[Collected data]
#####

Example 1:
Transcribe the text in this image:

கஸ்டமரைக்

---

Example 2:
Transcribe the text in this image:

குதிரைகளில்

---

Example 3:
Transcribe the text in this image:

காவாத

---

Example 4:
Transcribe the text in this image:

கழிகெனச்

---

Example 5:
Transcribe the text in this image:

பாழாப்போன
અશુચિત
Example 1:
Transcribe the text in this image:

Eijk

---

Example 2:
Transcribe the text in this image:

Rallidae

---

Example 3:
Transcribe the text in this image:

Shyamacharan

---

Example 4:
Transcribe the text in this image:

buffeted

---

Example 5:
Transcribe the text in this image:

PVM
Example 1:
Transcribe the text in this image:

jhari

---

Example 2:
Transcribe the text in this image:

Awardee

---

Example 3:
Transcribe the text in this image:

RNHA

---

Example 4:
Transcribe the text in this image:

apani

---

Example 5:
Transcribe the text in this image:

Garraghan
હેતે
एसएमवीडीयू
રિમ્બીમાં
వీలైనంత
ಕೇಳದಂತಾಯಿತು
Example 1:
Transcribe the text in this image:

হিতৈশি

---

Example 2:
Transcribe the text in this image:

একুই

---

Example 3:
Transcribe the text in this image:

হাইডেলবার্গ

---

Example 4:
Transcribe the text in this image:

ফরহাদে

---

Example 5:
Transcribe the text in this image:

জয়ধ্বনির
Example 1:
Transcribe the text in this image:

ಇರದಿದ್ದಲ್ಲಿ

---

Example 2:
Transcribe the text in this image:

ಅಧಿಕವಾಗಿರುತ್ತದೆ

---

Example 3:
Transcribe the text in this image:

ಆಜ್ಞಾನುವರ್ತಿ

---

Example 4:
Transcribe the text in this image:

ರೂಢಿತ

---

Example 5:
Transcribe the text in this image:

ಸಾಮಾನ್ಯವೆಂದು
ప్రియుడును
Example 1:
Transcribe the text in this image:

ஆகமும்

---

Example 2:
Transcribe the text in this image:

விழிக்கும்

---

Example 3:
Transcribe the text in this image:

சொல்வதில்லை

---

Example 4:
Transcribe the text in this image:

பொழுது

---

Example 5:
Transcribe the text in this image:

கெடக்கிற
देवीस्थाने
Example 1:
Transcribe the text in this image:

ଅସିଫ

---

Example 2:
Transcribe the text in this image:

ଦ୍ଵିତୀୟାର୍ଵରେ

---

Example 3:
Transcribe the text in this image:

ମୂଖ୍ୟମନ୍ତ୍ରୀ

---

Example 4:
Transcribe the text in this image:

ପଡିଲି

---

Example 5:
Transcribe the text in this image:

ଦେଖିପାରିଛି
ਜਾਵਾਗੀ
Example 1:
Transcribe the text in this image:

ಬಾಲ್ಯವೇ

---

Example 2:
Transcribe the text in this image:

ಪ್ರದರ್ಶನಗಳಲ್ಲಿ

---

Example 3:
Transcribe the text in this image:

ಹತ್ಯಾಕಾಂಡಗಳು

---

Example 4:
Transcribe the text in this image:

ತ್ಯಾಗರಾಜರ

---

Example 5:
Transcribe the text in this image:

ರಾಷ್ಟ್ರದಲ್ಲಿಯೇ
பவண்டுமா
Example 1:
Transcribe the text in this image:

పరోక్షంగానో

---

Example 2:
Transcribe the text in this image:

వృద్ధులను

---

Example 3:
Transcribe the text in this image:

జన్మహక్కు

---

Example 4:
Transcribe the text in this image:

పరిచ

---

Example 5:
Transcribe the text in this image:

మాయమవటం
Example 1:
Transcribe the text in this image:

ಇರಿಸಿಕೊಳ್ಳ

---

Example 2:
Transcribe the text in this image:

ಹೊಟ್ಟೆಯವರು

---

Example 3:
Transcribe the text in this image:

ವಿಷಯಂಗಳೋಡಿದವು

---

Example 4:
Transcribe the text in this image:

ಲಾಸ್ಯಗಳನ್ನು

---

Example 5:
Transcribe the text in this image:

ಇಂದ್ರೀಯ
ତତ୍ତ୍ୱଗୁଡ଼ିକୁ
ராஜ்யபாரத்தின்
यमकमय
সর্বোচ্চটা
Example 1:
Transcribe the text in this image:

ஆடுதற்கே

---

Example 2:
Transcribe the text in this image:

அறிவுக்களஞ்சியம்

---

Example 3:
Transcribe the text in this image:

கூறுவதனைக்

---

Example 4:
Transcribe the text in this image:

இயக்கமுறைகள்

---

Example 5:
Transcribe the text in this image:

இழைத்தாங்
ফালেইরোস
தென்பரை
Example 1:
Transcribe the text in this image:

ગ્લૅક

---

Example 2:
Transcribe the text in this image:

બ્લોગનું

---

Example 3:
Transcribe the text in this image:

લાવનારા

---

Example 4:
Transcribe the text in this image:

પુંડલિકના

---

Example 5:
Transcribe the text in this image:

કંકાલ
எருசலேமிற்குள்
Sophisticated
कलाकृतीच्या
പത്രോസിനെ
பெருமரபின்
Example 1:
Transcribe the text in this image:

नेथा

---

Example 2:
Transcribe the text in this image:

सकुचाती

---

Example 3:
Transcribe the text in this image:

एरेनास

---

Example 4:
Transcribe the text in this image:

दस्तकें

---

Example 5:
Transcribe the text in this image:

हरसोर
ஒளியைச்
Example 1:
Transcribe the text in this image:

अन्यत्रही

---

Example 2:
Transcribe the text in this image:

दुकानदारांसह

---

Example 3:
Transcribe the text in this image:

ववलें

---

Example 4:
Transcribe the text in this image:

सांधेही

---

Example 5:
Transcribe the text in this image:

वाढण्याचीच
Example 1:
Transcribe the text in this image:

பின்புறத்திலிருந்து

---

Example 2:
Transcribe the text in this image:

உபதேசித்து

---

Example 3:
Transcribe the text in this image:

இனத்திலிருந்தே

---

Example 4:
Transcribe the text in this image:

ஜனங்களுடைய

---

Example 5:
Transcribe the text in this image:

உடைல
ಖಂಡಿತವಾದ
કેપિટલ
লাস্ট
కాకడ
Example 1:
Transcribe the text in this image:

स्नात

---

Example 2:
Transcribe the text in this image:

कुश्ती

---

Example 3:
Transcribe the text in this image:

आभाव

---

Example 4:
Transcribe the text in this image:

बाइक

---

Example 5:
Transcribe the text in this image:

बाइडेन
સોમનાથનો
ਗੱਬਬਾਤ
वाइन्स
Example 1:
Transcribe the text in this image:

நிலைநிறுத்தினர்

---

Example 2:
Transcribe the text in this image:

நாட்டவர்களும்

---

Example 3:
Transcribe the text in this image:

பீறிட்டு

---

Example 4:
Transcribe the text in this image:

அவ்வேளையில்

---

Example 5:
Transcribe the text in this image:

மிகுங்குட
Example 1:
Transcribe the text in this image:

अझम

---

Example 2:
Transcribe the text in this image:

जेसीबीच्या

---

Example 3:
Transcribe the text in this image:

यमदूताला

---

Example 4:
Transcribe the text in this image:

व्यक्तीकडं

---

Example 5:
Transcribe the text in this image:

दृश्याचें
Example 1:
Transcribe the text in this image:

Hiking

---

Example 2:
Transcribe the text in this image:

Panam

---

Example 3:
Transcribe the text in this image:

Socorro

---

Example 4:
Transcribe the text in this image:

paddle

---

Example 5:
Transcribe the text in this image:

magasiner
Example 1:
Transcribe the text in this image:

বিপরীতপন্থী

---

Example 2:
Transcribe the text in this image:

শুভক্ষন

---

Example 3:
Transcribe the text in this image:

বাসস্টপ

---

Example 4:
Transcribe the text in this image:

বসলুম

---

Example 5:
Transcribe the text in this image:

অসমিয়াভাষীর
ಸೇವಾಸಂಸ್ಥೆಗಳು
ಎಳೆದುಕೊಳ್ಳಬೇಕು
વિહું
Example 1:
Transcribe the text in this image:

#####

* EXERCISE *
Your task is to reproduce all of the records exactly.

* YOUR SOLUTION *
Example 1:
Transcribe the text in this image:

கஸ்டமரைக்

---

Example 2:
Transcribe the text in this image:

குதிரைகளில்

---

Example 3:
Transcribe the text in this image:

காவாத

---

Example 4:
Transcribe the text in this image:

கழிகெனச்

---

Example 5:
Transcribe the text in this image:

பாழாப்போன
અશુચિત
Example 1:
Transcribe the text in this image:

Eijk

---

Example 2:
Transcribe the text in this image:

Rallidae

---

Example 3:
Transcribe the text in this image:

Shyamacharan

---

Example 4:
Transcribe the text in this image:

buffeted

---

Example 5:
Transcribe the text in this image:

PVM
Example 1:
Transcribe the text in this image:

jhari

---

Example 2:
Transcribe the text in this image:

Awardee

---

Example 3:
Transcribe the text in this image:

RNHA

---

Example 4:
Transcribe the text in this image:

apani

---

Example 5:
Transcribe the text in this image:

Garraghan
હેતે
एसएमवीडीयू
રિમ્બીમાં
వీలైనంత
ಕೇಳದಂತಾಯಿತು
Example 1:
Transcribe the text in this image:

হিতৈশি

---

Example 2:
Transcribe the text in this image:

একুই

---

Example 3:
Transcribe the text in this image:

হাইডেলবার্গ

---

Example 4:
Transcribe the text in this image:

ফরহাদে

---

Example 5:
Transcribe the text in this image:

জয়ধ্বনির
Example 1:
Transcribe the text in this image:

ಇರದಿದ್ದಲ್ಲಿ

---

Example 2:
Transcribe the text in this image:

ಅಧಿಕವಾಗಿರುತ್ತದೆ

---

Example 3:
Transcribe the text in this image:

ಆಜ್ಞಾನುವರ್ತಿ

---

Example 4:
Transcribe the text in this image:

ರೂಢಿತ

---

Example 5:
Transcribe the text in this image:

ಸಾಮಾನ್ಯವೆಂದು
ప్రియుడును
Example 1:
Transcribe the text in this image:

ஆகமும்

---

Example 2:
Transcribe the text in this image:

விழிக்கும்

---

Example 3:
Transcribe the text in this image:

சொல்வதில்லை

---

Example 4:
Transcribe the text in this image:

பொழுது

---

Example 5:
Transcribe the text in this image:

கெடக்கிற
देवीस्थाने
Example 1:
Transcribe the text in this image:

ଅସିଫ

---

Example 2:
Transcribe the text in this image:

ଦ୍ଵିତୀୟାର୍ଵରେ

---

Example 3:
Transcribe the text in this image:

ମୂଖ୍ୟମନ୍ତ୍ରୀ

---

Example 4:
Transcribe the text in this image:

ପଡିଲି

---

Example 5:
Transcribe the text in this image:

ଦେଖିପାରିଛି
ਜਾਵਾਗੀ
Example 1:
Transcribe the text in this image:

ಬಾಲ್ಯವೇ

---

Example 2:
Transcribe the text in this image:

ಪ್ರದರ್ಶನಗಳಲ್ಲಿ

---

Example 3:
Transcribe the text in this image:

ಹತ್ಯಾಕಾಂಡಗಳು

---

Example 4:
Transcribe the text in this image:

ತ್ಯಾಗರಾಜರ

---

Example 5:
Transcribe the text in this image:

ರಾಷ್ಟ್ರದಲ್ಲಿಯೇ
பவண்டுமா
Example 1:
Transcribe the text in this image:

పరోక్షంగానో

---

Example 2:
Transcribe the text in this image:

వృద్ధులను

---

Example 3:
Transcribe the text in this image:

జన్మహక్కు

---

Example 4:
Transcribe the text in this image:

పరిచ

---

Example 5:
Transcribe the text in this image:

మాయమవటం
Example 1:
Transcribe the text in this image:

ಇರಿಸಿಕೊಳ್ಳ

---

Example 2:
Transcribe the text in this image:

ಹೊಟ್ಟೆಯವರು

---

Example 3:
Transcribe the text in this image:

ವಿಷಯಂಗಳೋಡಿದವು

---

Example 4:
Transcribe the text in this image:

ಲಾಸ್ಯಗಳನ್ನು

---

Example 5:
Transcribe the text in this image:

ಇಂದ್ರೀಯ
ତତ୍ତ୍ୱଗୁଡ଼ିକୁ
ராஜ்யபாரத்தின்
यमकमय
সর্বোচ্চটা
Example 1:
Transcribe the text in this image:

ஆடுதற்கே

---

Example 2:
Transcribe the text in this image:

அறிவுக்களஞ்சியம்

---

Example 3:
Transcribe the text in this image:

கூறுவதனைக்

---

Example 4:
Transcribe the text in this image:

இயக்கமுறைகள்

---

Example 5:
Transcribe the text in this image:

இழைத்தாங்
ফালেইরোস
தென்பரை
Example 1:
Transcribe the text in this image:

ગ્લૅક

---

Example 2:
Transcribe the text in this image:

બ્લોગનું

---

Example 3:
Transcribe the text in this image:

લાવનારા

---

Example 4:
Transcribe the text in this image:

પુંડલિકના

---

Example 5:
Transcribe the text in this image:

કંકાલ
எருசலேமிற்குள்
Sophisticated
कलाकृतीच्या
പത്രോസിനെ
பெருமரபின்
Example 1:
Transcribe the text in this image:

नेथा

---

Example 2:
Transcribe the text in this image:

सकुचाती

---

Example 3:
Transcribe the text in this image:

एरेनास

---

Example 4:
Transcribe the text in this image:

दस्तकें

---

Example 5:
Transcribe the text in this image:

हरसोर
ஒளியைச்
Example 1:
Transcribe the text in this image:

अन्यत्रही

---

Example 2:
Transcribe the text in this image:

दुकानदारांसह

---

Example 3:
Transcribe the text in this image:

ववलें

---

Example 4:
Transcribe the text in this image:

सांधेही

---

Example 5:
Transcribe the text in this image:

वाढण्याचीच
Example 1:
Transcribe the text in this image:

பின்புறத்திலிருந்து

---

Example 2:
Transcribe the text in this image:

உபதேசித்து

---

Example 3:
Transcribe the text in this image:

இனத்திலிருந்தே

---

Example 4:
Transcribe the text in this image:

ஜனங்களுடைய

---

Example 5:
Transcribe the text in this image:

உடைல
ಖಂಡಿತವಾದ
કેપિટલ
লাস্ট
కాకడ
Example 1:
Transcribe the text in this image:

स्नात

---

Example 2:
Transcribe the text in this image:

कुश्ती

---

Example 3:
Transcribe the text in this image:

आभाव

---

Example 4:
Transcribe the text in this image:

बाइक

---

Example 5:
Transcribe the text in this image:

बाइडेन
સોમનાથનો
ਗੱਬਬਾਤ
वाइन्स
Example 1:
Transcribe the text in this image:

நிலைநிறுத்தினர்

---

Example 2:
Transcribe the text in this image:

நாட்டவர்களும்

---

Example 3:
Transcribe the text in this image:

பீறிட்டு

---

Example 4:
Transcribe the text in this image:

அவ்வேளையில்

---

Example 5:
Transcribe the text in this image:

மிகுங்குட
Example 1:
Transcribe the text in this image:

अझम

---

Example 2:
Transcribe the text in this image:

जेसीबीच्या

---

Example 3:
Transcribe the text in this image:

यमदूताला

---

Example 4:
Transcribe the text in this image:

व्यक्तीकडं

---

Example 5:
Transcribe the text in this image:

दृश्याचें
Example 1:
Transcribe the text in this image:

Hiking

---

Example 2:
Transcribe the text in this image:

Panam

---

Example 3:
Transcribe the text in this image:

Socorro

---

Example 4:
Transcribe the text in this image:

paddle

---

Example 5:
Transcribe the text in this image:

magasiner
Example 1:
Transcribe the text in this image:

বিপরীতপন্থী

---

Example 2:
Transcribe the text in this image:

শুভক্ষন

---

Example 3:
Transcribe the text in this image:

বাসস্টপ

---

Example 4:
Transcribe the text in this image:

বসলুম

---

Example 5:
Transcribe the text in this image:

অসমিয়াভাষীর
ಸೇವಾಸಂಸ್ಥೆಗಳು
ಎಳೆದುಕೊಳ್ಳಬೇಕು
વિહું
Example 1:
Transcribe the text in this image:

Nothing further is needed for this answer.